Discontent in industries after introduction of additional cess in GST.

Hey guys, did you hear that the cold drinks you enjoy for your refreshment are going to dearer after implementation of GST? Didn't you ? Don't worry we will tell ou what it is about. In GST four rates of taxes has been proposed which will be 5%, 12%, 18% and 28%. 28% rate shall be applicable on luxury items, sin goods, aerated drinks and tobacco products. Besides this gst council has also approved cess over and above 28% tax rate.

The GST Council’s decision to cap the cess at 15 per cent over the expected peak rate of 28 per cent on aerated beverages and cars, and varied other rates on sin and luxurious goods has created a flutter in the market. 

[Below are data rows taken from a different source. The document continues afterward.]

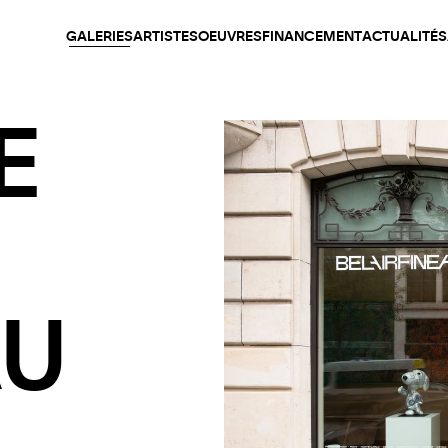
GALERIES
ARTISTES
OEUVRES
FINANCEMENT
ACTUALITÉS
E
U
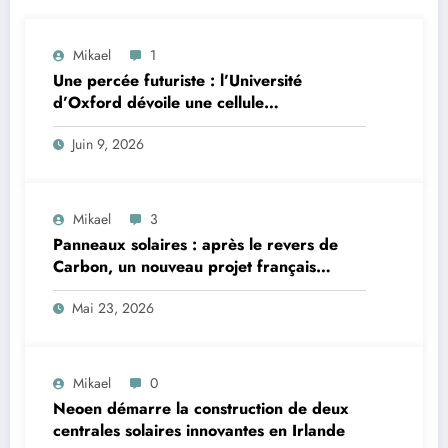
Mikael
1
Une percée futuriste : l’Université
d’Oxford dévoile une cellule
révolutionnaire digne d’un film de
Juin 9, 2026
science-fiction
Mikael
3
Panneaux solaires : après le revers de
Carbon, un nouveau projet français
persiste et refuse d’abandonner
Mai 23, 2026
Mikael
0
Neoen démarre la construction de deux
centrales solaires innovantes en Irlande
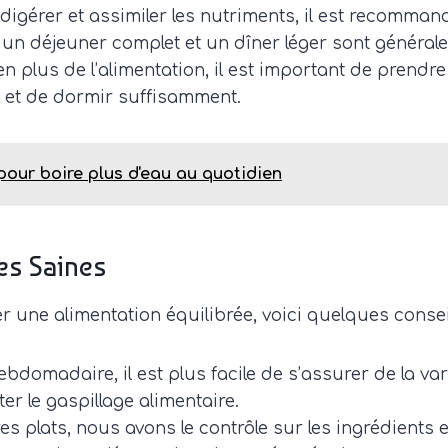
igérer et assimiler les nutriments, il est recomman
 un déjeuner complet et un dîner léger sont générale
n plus de l’alimentation, il est important de prendr
e et de dormir suffisamment.
pour boire plus d'eau au quotidien
es Saines
 une alimentation équilibrée, voici quelques consei
bdomadaire, il est plus facile de s’assurer de la vari
er le gaspillage alimentaire.
 plats, nous avons le contrôle sur les ingrédients 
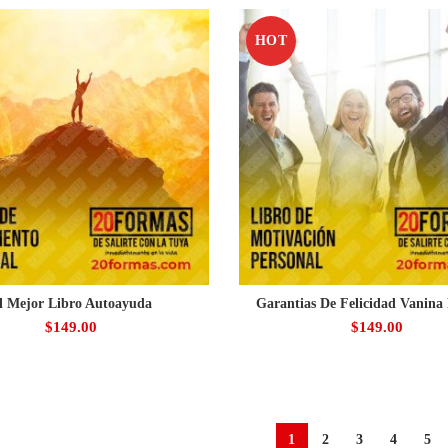
HOT
l Mejor Libro Autoayuda
Garantias De Felicidad Vanina 
$
149.00
$
149.00
1
2
3
4
5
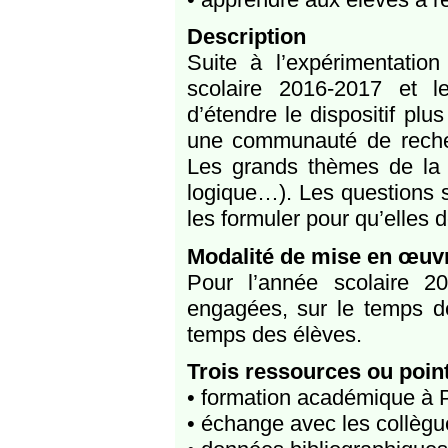
Description
Suite à l’expérimentati
scolaire 2016-2017 et le
d’étendre le dispositif plu
une communauté de recherc
Les grands thèmes de la p
logique…). Les questions 
les formuler pour qu’elles
Modalité de mise en œuv
Pour l’année scolaire 2
engagées, sur le temps de
temps des élèves.
Trois ressources ou poin
• formation académique à 
• échange avec les collègu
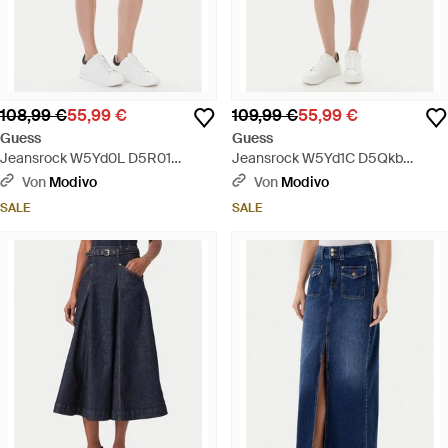
108,99 €
55,99 €
109,99 €
55,99 €
Guess
Guess
Jeansrock W5Yd0L D5R01
Jeansrock W5Yd1C D5Qkb
Regular Fit - Blau
Regular Fit - Blau
Von
Modivo
Von
Modivo
SALE
SALE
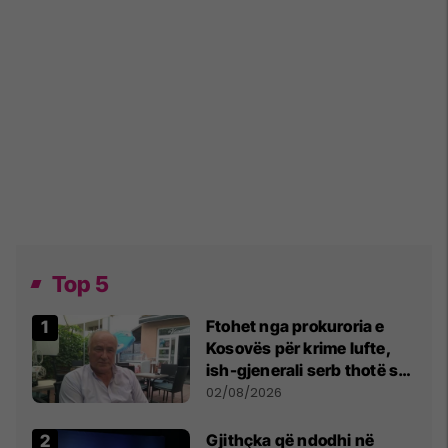
Top 5
Ftohet nga prokuroria e
Kosovës për krime lufte,
ish-gjenerali serb thotë se
dikush e tradhtoi në
02/08/2026
Beograd
Gjithçka që ndodhi në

Though a four-tier rate structure for the new levy has been cleared, the fitments of commodities in these tax slabs would be done after March 31. While the cess on aerated beverages could spike the retail prices, for some organised players in tobacco industry it may not have much impact. However, the actual impact on prices will be known only after the fitment of slabs for these products. Fearing such a levy, soft drink companies have been pitching for a differential GST structure based on sugar or calorie content. Hit by higher levies in the form of soda or sugar tax in several countries, companies such as Coca-Cola and PepsiCo have made commitments to cut down on sugar content.

Mr. Krishan Arora, Partner, Grant Thornton India LLP, said, “Considering the existing indirect tax structure for aerated beverages, which effectively results in a cumulative tax of 39-40 per cent, prices of aerated beverages could be impacted adversely in case the maximum cess of 15 per cent is imposed in addition to the proposed cumulative GST rate of 28 per cent. After this additional cess the total rate of tax on aerated drinks could very well reach upto 43%. As such cess will also not be creditable  in the supply chain, this could further aggravate the impact in case the same" 

Last November, the Indian Beverage Association had stated that over 80 per cent of the States are taxing such beverages at less than 28 percent rate , and requested  the government not to put any additional tax burden on aerated drinks. In States such as Punjab, the tax is higher at an estimated 42.85 per cent.

The cess, which would be levied on “water including mineral water and aerated water” that contains sugar or added flavouring, is expected to be levied at around 12 per cent.

The additional cesses have been imposed for two main reasons-

1. To compensate the states against loss of revenue that they will suffer after introduction of GST.

2. To discourage tabacco products, sin goods and high sugar aerated drinks.